What Works to Improve A2J 3. Justice for all can be achieved by shifting focus.
This third blog post in the series draws on correlations evident in data to indicate how to transform justice processes.
Beyond lawyers and courts: the process of fair resolution
In the first two blogs in this series (here and here) we looked at positive contributions to access to justice. The World Justice Project (WJP) data suggest that governments and civil society should focus on assisting people to agree and comply, through fair processes that make resolution easy. Just sending more people to lawyers and courts is unlikely to help, or even has a negative effect. Courts can have a positive contribution where people experience more hardship from legal problems.
Power and access issues correlate negatively with A2J
Now I turn to survey answers that correlate negatively with A2J. The Table below summarises the data. Few people in most countries mention power issues or access barriers. But if more people mention such factors, this correlates rather strongly with low country A2J. Many people found the process slow or expensive, which also predicts low A2J. The more people experience hardship because of a problem, the lower the A2J score.

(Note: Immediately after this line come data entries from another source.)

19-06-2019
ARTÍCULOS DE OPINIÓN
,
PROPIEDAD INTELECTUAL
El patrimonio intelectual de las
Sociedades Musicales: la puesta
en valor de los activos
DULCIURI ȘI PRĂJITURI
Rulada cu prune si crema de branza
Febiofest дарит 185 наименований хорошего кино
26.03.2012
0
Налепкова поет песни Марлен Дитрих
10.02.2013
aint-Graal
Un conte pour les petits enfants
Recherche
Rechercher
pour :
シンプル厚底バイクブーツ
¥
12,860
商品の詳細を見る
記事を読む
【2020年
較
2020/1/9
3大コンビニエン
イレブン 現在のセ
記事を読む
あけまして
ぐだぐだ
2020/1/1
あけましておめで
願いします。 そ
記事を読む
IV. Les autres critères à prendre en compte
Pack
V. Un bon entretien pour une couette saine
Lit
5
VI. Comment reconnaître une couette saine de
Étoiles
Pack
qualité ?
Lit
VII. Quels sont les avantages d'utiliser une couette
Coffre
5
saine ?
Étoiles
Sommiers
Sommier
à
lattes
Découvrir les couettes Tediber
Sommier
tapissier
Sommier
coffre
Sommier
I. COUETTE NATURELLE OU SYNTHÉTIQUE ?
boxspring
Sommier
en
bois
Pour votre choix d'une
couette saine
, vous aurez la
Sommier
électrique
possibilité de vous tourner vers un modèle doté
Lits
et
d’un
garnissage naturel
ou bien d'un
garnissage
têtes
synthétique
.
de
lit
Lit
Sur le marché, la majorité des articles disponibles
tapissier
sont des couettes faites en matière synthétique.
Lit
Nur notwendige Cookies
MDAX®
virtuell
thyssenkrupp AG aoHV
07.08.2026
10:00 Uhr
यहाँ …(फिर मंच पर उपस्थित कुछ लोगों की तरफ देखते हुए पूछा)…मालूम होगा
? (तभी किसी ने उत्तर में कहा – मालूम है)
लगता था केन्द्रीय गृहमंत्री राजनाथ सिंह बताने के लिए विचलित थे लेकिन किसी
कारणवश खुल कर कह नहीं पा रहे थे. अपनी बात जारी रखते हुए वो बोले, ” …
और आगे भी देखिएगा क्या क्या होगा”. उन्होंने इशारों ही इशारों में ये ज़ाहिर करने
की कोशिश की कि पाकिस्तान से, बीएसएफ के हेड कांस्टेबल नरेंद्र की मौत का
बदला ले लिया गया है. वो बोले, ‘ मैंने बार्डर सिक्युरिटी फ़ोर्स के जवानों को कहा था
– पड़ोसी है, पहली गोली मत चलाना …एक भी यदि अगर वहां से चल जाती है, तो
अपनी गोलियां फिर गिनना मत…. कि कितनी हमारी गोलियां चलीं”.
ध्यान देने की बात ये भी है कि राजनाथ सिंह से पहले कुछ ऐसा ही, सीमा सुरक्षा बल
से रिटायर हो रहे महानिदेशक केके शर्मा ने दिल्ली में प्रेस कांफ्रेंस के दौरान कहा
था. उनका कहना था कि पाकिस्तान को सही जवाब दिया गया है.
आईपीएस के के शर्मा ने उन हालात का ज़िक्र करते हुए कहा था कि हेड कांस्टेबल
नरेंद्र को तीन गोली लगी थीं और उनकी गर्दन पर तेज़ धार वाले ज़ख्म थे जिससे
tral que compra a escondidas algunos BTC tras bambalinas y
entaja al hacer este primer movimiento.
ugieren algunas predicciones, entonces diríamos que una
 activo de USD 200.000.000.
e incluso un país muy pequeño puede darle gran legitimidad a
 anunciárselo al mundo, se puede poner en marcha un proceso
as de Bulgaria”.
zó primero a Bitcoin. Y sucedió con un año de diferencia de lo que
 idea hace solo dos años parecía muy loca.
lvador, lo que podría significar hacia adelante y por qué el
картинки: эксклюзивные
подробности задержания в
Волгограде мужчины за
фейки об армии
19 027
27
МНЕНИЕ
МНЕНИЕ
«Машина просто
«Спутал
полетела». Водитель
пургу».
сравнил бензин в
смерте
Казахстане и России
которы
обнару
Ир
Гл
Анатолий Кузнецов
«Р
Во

Just take a look at this Table for yourself
Access to justice barriers suggest how A2J processes should be improved
The access to justice barriers that people mention worldwide sound very familiar. Cost, distance, confusion, power, distrust, hardship and slow procedures. Interestingly, few people mention such barriers. These barriers are not that common. But, if more people mention these factors, A2J tends to be worse in their country. So these factors are still indicators of injustice. The data still suggest we need to make A2J processes cheaper, closer, easier, more equal and more trustworthy.
A2J is not equal to access to courts or access to (legal) advice
But again, sending more people to current procedures has little effect. This is true for:
- Having more people go to an authority to adjudicate, mediate or solve the problem (Pearson* correlation -0.04)
- Having more people turning to a court or tribunal (-.0.15).
- Having more people going to a lawyer or seeking professional help (-0.07).
- Having more people going to a government legal aid office (-0.06).
Focus on people, their problems and their outcomes, not on institutions
We need more focus on avoiding negative outcomes and more speed of resolution. Whilst making people agree, comply and open up courts for the hardest cases. This is what the Task Force on Justice and the OECD are recommending. Justice for all can be achieved by shifting focus. The OECD advises countries to redesign their access to justice processes. The Task Force urges countries to empower people, develop people centred justice services and focus on fair outcomes.
Justice sector needs to acquire new skills, new tech and new partnerships
This has huge implications. Deep innovation is needed. Far beyond current court procedures and legal advice, which are so similar everywhere. Money will have to be allocated to user centred design and a next generation procedures, focusing on making people agree. Which requires new skills, new technologies and new partnerships. If data are taken. seriously, the justice sector is in for a huge transformation.
So what ?
Time for reflection. First, let us be cautious. Correlation is not causation. Second, we are on to something. Let’s share these results and mobilise more analysis. Because data show the way.
* Peasons correlation measures the linear correlation between two variables. (Wiki page).